Мой отец был шахтером и получал до четырех сотен в месяц, что по семидесятым годам было неплохо, но даже за всю жизнь он не смог бы накопить столько денег. За пятнадцать тысяч, которые предлагал морячок, в то время можно было купить три машины «Жигули» первой модели или три однокомнатные кооперативные квартиры.
‒ Не боись, ‒ шепотом прохрипел он и, сдвинув тряпки на пачки денег, закрыл чемоданчик. ‒ Честные деньги. Знаешь на Северах какие бабки! Мне весь экипаж в дорогу собирал. Все равно ни в Печоре, ни в Нарьян-Маре толком ни хрена не купишь. Только и делаем, что по кабакам спускаем. А в кабаках одно и то же – водка, селедка, треска и тоска. А я хочу офицером флота стать, большим начальником. Может, даже адмиралом, ‒ в какой-то сладкой истоме склонил он голову набок. ‒ Золотые погоны, кортик и все такое. А то всю жизнь буду швартовы на причал подавать и палубу драить. Договорились, брателло?
‒ Я помогу… Без денег, ‒ испуганно ответил я и поплелся к своей кровати.
‒ И еще форму речную подарю, ‒ в спину мне долетел его шепот. ‒ Она почти новая…
Я улыбнулся в темноте, представив на себе форму морячка, который был на голову выше меня и заметно худее.
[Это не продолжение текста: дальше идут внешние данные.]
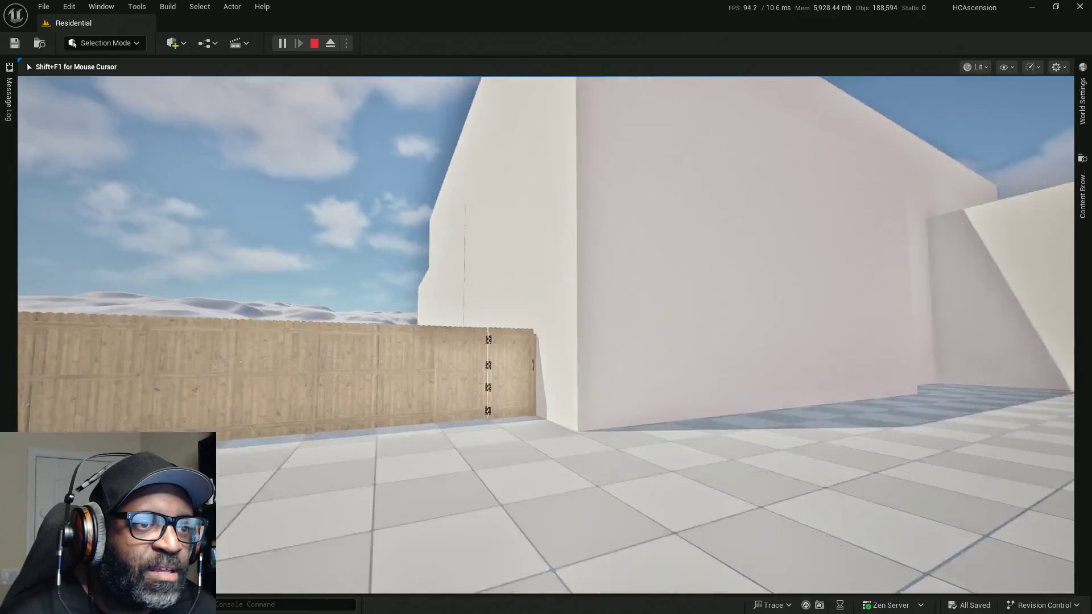
pyautogui.press('w')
За спиной раздраженно щелкнули замки.
Утро подняло нас вовсе не ударами шишек, а душераздирающей песней «Ах мамочка»:
Говорила мама мне
Про любовь обманную,
Да напрасно тратила слова,
Затыкала уши я,
Я её не слушала,
Ах мама, мама,
Как же ты была права.
Ах мамочка, на саночках
Каталась я везде,
Ах зачем я в полюшке
Повстречала Колюшку,
Ах мамочка, зачем?
Шила платье белое
И завивку делала,
От любви кружилась голова,
Но подружка Зиночка
Перешла тропиночку,
Ах мама, мама,
Как же ты была права…
У матроса в радиорубке лагеря была только одна крохотная синяя пластинка из журнала «Кругозор» с песнями из фильма «Русское поле». По одной на каждой стороне. В зависимости от настроения он ставил по десятку раз в день либо «Ах мамочка», либо «Белую лебедь». За месяц поступления и курса молодого матроса я прослушал их сотни раз и поэтому знал наизусть, что у несчастной деревенской девчонки после Колюшки были еще Костенька, Сереженька, Гришенька, Толенька и Мишенька, но все ее попытки завлечь парней синими бусами, зеленым платком, шанежками и поцелуями ни к чему не привели. Мы уехали после экзаменов в Киев, а она так и не вышла замуж…
Утром после тощего завтрака с перловкой морячок с Печоры снова нашел меня на скамейке под соснами, где мы, недавние школьники, решали задачи прошлого года.
‒ Дурью маетесь, салабоны, ‒ поздоровался сразу со всеми морячок. ‒ Синусы-косинусы на судне без надобности. Главное ‒ вестибулярка. Если укачиваешься и блюешь на каждой волне, то не хрен на борту делать. Значит, твоя доля ‒ земельку ножками топтать, а не палубу.
На нем была флотская фуражка с шитой эмблемой-крабом гражданского флота, а на левом рукаве лежал якорь, предмет нашей курсантской мечты. Бляха с еще одним якорем на ремне горела золотом, а синяя голландка пахла рыбой. Сырость ночи спрятала от меня этот муторный запах.
‒ Показываю последний раз в сезоне, ‒ достал он из кармана брюк ржавый гвоздь-сотку.
Морячок сдвинул тетради с умными формулами к краю скамейки, плотно намотал на правую кисть носовой платок, зажал в левом кулаке гвоздь острием вниз, опустил кулак на доску скамейки и со всей силы за три удара вогнал гвоздь ладонью правой руки почти по шляпку в дерево.
‒ Ну ты даешь! ‒ на сдержался кто-то из парней.
‒ Это только первая серия фильма, салабоны, ‒ пообещал морячок, нагнулся к торчащей из доски на полсантиметра шляпке гвоздя, зажал его зубами и в полной тишине вытащил.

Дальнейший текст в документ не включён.